## RECORDS
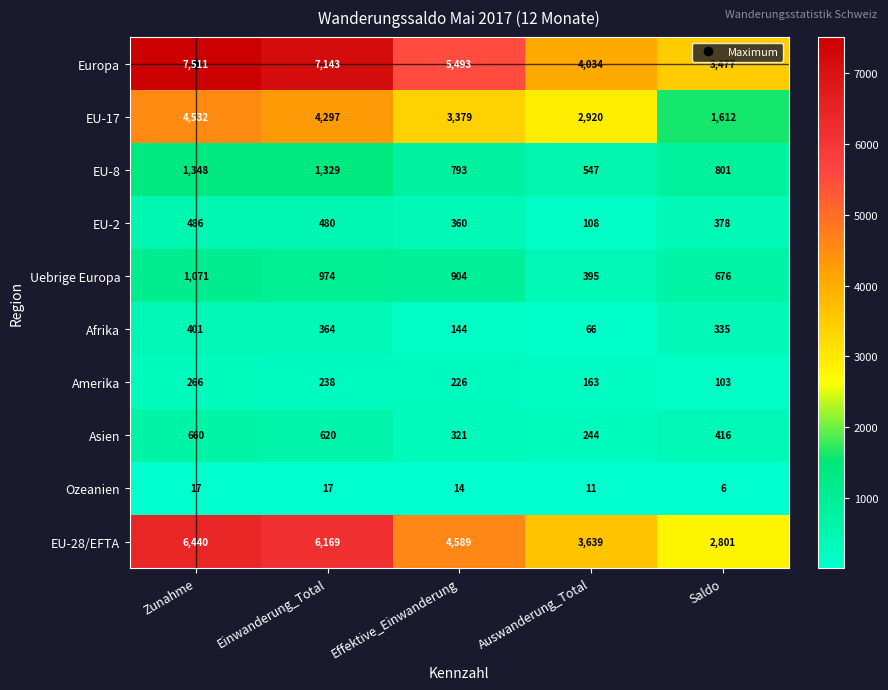

How many data points does each series have?

5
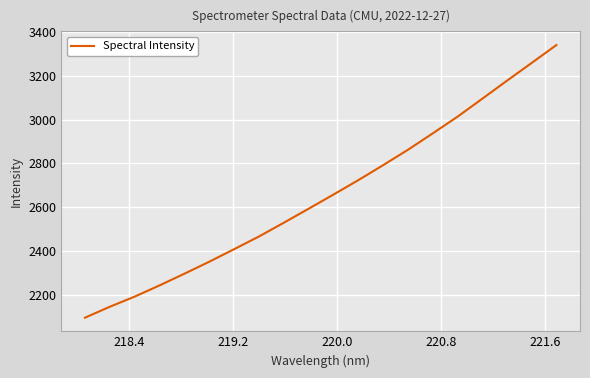

How many lines are shown in the chart?

1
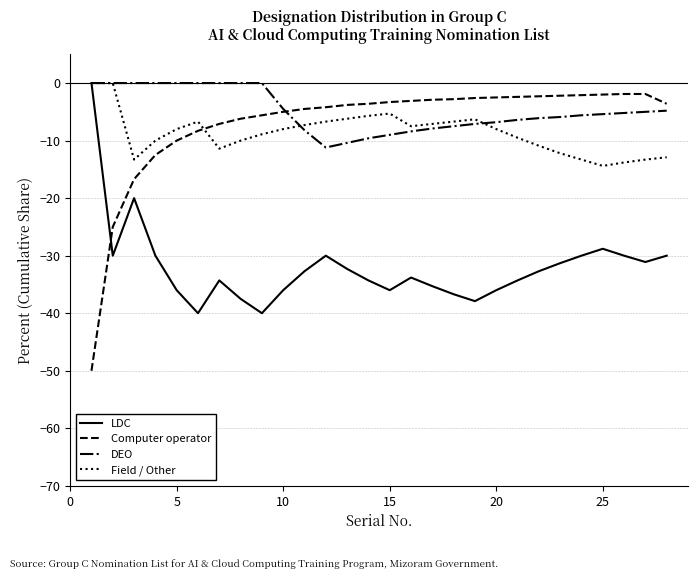

Which series has the largest range (max minus min)?

Computer operator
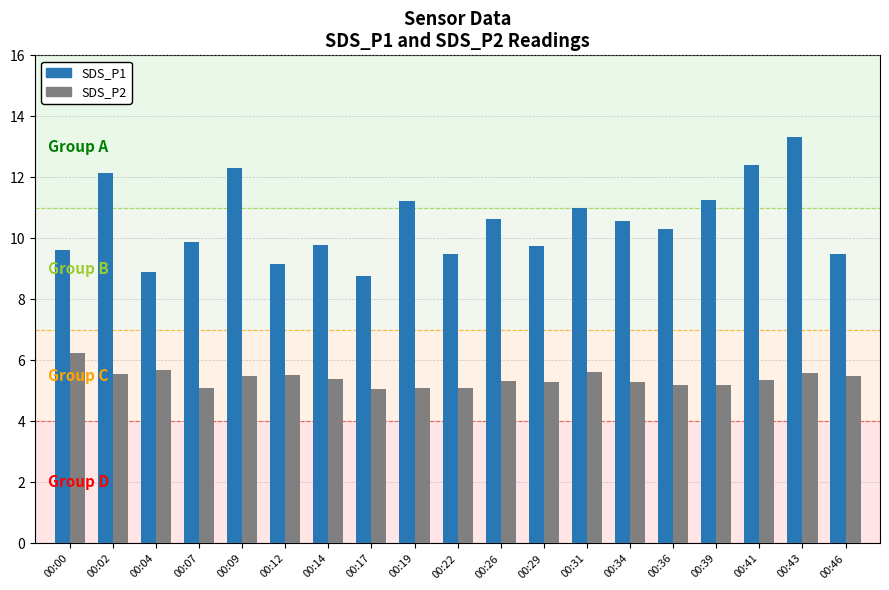

What are all the series names shown in the legend?

SDS_P1, SDS_P2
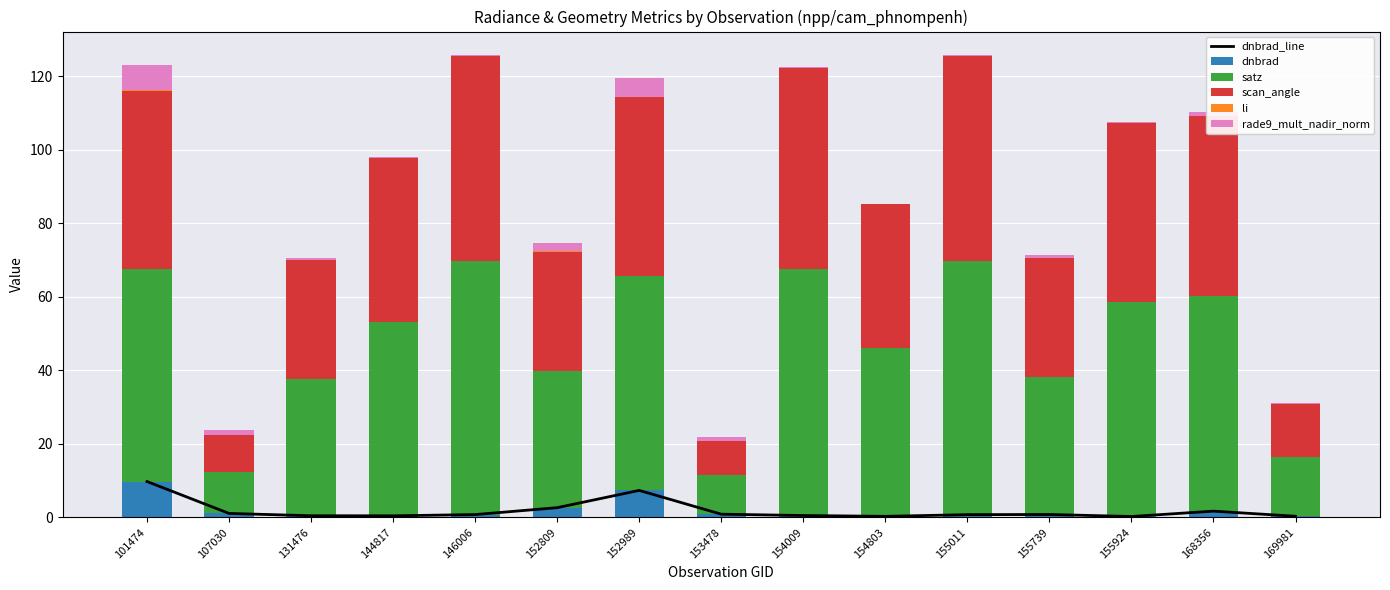

Is the value of satz at 146006 greater than the value of dnbrad at 154803?

Yes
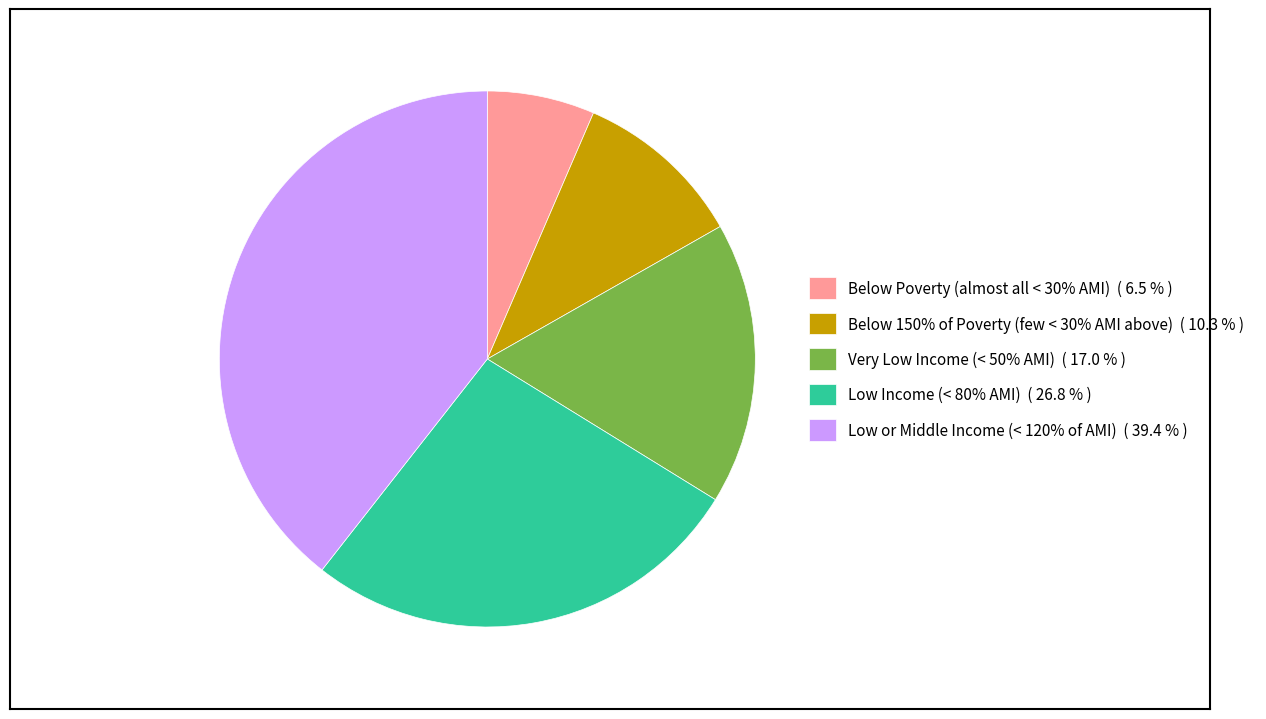

Is there a majority slice in this chart?

No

## YOUR ASSIGNMENT
Rewrite all the items above, changing "chart" to "graph" wherever it occurs and keeping everything else the same. Omit the pictures from your answer.

## TASK RESULT
How many data points does each series have?

5

How many lines are shown in the graph?

1

Which series has the largest range (max minus min)?

Computer operator

What are all the series names shown in the legend?

SDS_P1, SDS_P2

Is the value of satz at 146006 greater than the value of dnbrad at 154803?

Yes

Is there a majority slice in this graph?

No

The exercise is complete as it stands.